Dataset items
========================================
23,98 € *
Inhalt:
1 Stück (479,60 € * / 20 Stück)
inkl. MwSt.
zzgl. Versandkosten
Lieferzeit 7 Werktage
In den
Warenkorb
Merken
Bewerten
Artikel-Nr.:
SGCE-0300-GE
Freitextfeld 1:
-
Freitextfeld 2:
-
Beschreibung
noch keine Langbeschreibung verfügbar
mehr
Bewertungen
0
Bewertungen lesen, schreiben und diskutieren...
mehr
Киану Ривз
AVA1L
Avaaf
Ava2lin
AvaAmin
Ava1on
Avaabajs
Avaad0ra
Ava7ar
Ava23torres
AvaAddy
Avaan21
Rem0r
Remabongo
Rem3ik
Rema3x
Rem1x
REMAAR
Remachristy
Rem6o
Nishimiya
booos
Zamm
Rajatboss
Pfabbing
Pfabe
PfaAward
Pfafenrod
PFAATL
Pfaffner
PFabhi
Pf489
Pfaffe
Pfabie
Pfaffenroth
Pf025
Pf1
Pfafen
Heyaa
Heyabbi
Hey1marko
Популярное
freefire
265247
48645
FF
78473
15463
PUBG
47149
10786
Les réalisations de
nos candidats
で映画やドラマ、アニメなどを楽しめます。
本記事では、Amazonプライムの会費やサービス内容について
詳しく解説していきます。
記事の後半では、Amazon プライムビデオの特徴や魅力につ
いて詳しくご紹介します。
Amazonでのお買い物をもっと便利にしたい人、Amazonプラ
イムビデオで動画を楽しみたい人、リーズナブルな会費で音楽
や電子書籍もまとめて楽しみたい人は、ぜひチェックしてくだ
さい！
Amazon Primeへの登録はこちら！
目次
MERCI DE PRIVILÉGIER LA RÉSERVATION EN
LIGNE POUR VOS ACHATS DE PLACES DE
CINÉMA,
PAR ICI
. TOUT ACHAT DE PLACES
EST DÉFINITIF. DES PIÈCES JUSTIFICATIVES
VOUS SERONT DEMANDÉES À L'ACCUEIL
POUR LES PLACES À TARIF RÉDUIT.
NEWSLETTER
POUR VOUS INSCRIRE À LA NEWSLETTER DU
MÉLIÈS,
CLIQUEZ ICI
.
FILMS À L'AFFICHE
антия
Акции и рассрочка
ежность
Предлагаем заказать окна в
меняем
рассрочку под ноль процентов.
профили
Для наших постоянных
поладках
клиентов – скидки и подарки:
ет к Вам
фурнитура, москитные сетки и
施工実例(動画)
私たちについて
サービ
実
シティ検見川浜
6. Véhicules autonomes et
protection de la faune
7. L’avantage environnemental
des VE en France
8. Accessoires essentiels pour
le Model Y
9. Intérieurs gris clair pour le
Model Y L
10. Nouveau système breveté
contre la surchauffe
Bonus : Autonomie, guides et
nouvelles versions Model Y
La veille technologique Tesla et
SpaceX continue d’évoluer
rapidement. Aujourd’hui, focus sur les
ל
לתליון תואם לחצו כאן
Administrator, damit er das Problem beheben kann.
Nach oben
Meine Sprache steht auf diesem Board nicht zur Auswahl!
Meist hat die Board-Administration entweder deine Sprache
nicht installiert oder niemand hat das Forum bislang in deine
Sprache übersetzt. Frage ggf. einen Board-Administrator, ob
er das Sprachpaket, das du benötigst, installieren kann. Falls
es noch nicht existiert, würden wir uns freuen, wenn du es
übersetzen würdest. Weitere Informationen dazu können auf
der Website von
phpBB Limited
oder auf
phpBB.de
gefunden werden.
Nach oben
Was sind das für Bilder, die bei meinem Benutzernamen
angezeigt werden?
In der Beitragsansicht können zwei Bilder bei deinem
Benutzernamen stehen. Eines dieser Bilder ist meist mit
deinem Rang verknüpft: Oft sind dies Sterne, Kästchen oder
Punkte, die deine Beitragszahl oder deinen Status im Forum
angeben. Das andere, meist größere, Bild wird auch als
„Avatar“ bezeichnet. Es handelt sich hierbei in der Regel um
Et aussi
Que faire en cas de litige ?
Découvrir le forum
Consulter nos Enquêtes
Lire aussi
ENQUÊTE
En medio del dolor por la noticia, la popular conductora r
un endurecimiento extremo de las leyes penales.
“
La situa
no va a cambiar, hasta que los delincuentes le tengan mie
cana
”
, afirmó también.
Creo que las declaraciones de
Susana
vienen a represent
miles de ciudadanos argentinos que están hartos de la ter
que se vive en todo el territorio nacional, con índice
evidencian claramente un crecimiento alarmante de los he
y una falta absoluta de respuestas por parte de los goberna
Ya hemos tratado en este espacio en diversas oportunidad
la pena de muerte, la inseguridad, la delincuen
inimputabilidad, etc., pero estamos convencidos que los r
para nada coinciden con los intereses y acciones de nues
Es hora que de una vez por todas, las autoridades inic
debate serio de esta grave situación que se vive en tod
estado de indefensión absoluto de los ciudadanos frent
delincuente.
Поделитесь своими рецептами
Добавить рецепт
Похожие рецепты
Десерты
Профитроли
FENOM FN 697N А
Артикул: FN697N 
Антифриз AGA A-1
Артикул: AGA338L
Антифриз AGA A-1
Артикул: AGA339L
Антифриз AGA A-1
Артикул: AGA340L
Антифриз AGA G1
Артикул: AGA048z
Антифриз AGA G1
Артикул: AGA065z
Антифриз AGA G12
========================================
### Assigned task
Reproduce every line of the material above, character for character, keeping the original line breaks.

### Answer space
23,98 € *
Inhalt:
1 Stück (479,60 € * / 20 Stück)
inkl. MwSt.
zzgl. Versandkosten
Lieferzeit 7 Werktage
In den
Warenkorb
Merken
Bewerten
Artikel-Nr.:
SGCE-0300-GE
Freitextfeld 1:
-
Freitextfeld 2:
-
Beschreibung
noch keine Langbeschreibung verfügbar
mehr
Bewertungen
0
Bewertungen lesen, schreiben und diskutieren...
mehr
Киану Ривз
AVA1L
Avaaf
Ava2lin
AvaAmin
Ava1on
Avaabajs
Avaad0ra
Ava7ar
Ava23torres
AvaAddy
Avaan21
Rem0r
Remabongo
Rem3ik
Rema3x
Rem1x
REMAAR
Remachristy
Rem6o
Nishimiya
booos
Zamm
Rajatboss
Pfabbing
Pfabe
PfaAward
Pfafenrod
PFAATL
Pfaffner
PFabhi
Pf489
Pfaffe
Pfabie
Pfaffenroth
Pf025
Pf1
Pfafen
Heyaa
Heyabbi
Hey1marko
Популярное
freefire
265247
48645
FF
78473
15463
PUBG
47149
10786
Les réalisations de
nos candidats
で映画やドラマ、アニメなどを楽しめます。
本記事では、Amazonプライムの会費やサービス内容について
詳しく解説していきます。
記事の後半では、Amazon プライムビデオの特徴や魅力につ
いて詳しくご紹介します。
Amazonでのお買い物をもっと便利にしたい人、Amazonプラ
イムビデオで動画を楽しみたい人、リーズナブルな会費で音楽
や電子書籍もまとめて楽しみたい人は、ぜひチェックしてくだ
さい！
Amazon Primeへの登録はこちら！
目次
MERCI DE PRIVILÉGIER LA RÉSERVATION EN
LIGNE POUR VOS ACHATS DE PLACES DE
CINÉMA,
PAR ICI
. TOUT ACHAT DE PLACES
EST DÉFINITIF. DES PIÈCES JUSTIFICATIVES
VOUS SERONT DEMANDÉES À L'ACCUEIL
POUR LES PLACES À TARIF RÉDUIT.
NEWSLETTER
POUR VOUS INSCRIRE À LA NEWSLETTER DU
MÉLIÈS,
CLIQUEZ ICI
.
FILMS À L'AFFICHE
антия
Акции и рассрочка
ежность
Предлагаем заказать окна в
меняем
рассрочку под ноль процентов.
профили
Для наших постоянных
поладках
клиентов – скидки и подарки:
ет к Вам
фурнитура, москитные сетки и
施工実例(動画)
私たちについて
サービ
実
シティ検見川浜
6. Véhicules autonomes et
protection de la faune
7. L’avantage environnemental
des VE en France
8. Accessoires essentiels pour
le Model Y
9. Intérieurs gris clair pour le
Model Y L
10. Nouveau système breveté
contre la surchauffe
Bonus : Autonomie, guides et
nouvelles versions Model Y
La veille technologique Tesla et
SpaceX continue d’évoluer
rapidement. Aujourd’hui, focus sur les
ל
לתליון תואם לחצו כאן
Administrator, damit er das Problem beheben kann.
Nach oben
Meine Sprache steht auf diesem Board nicht zur Auswahl!
Meist hat die Board-Administration entweder deine Sprache
nicht installiert oder niemand hat das Forum bislang in deine
Sprache übersetzt. Frage ggf. einen Board-Administrator, ob
er das Sprachpaket, das du benötigst, installieren kann. Falls
es noch nicht existiert, würden wir uns freuen, wenn du es
übersetzen würdest. Weitere Informationen dazu können auf
der Website von
phpBB Limited
oder auf
phpBB.de
gefunden werden.
Nach oben
Was sind das für Bilder, die bei meinem Benutzernamen
angezeigt werden?
In der Beitragsansicht können zwei Bilder bei deinem
Benutzernamen stehen. Eines dieser Bilder ist meist mit
deinem Rang verknüpft: Oft sind dies Sterne, Kästchen oder
Punkte, die deine Beitragszahl oder deinen Status im Forum
angeben. Das andere, meist größere, Bild wird auch als
„Avatar“ bezeichnet. Es handelt sich hierbei in der Regel um
Et aussi
Que faire en cas de litige ?
Découvrir le forum
Consulter nos Enquêtes
Lire aussi
ENQUÊTE
En medio del dolor por la noticia, la popular conductora r
un endurecimiento extremo de las leyes penales.
“
La situa
no va a cambiar, hasta que los delincuentes le tengan mie
cana
”
, afirmó también.
Creo que las declaraciones de
Susana
vienen a represent
miles de ciudadanos argentinos que están hartos de la ter
que se vive en todo el territorio nacional, con índice
evidencian claramente un crecimiento alarmante de los he
y una falta absoluta de respuestas por parte de los goberna
Ya hemos tratado en este espacio en diversas oportunidad
la pena de muerte, la inseguridad, la delincuen
inimputabilidad, etc., pero estamos convencidos que los r
para nada coinciden con los intereses y acciones de nues
Es hora que de una vez por todas, las autoridades inic
debate serio de esta grave situación que se vive en tod
estado de indefensión absoluto de los ciudadanos frent
delincuente.
Поделитесь своими рецептами
Добавить рецепт
Похожие рецепты
Десерты
Профитроли
FENOM FN 697N А
Артикул: FN697N 
Антифриз AGA A-1
Артикул: AGA338L
Антифриз AGA A-1
Артикул: AGA339L
Антифриз AGA A-1
Артикул: AGA340L
Антифриз AGA G1
Артикул: AGA048z
Антифриз AGA G1
Артикул: AGA065z
Антифриз AGA G12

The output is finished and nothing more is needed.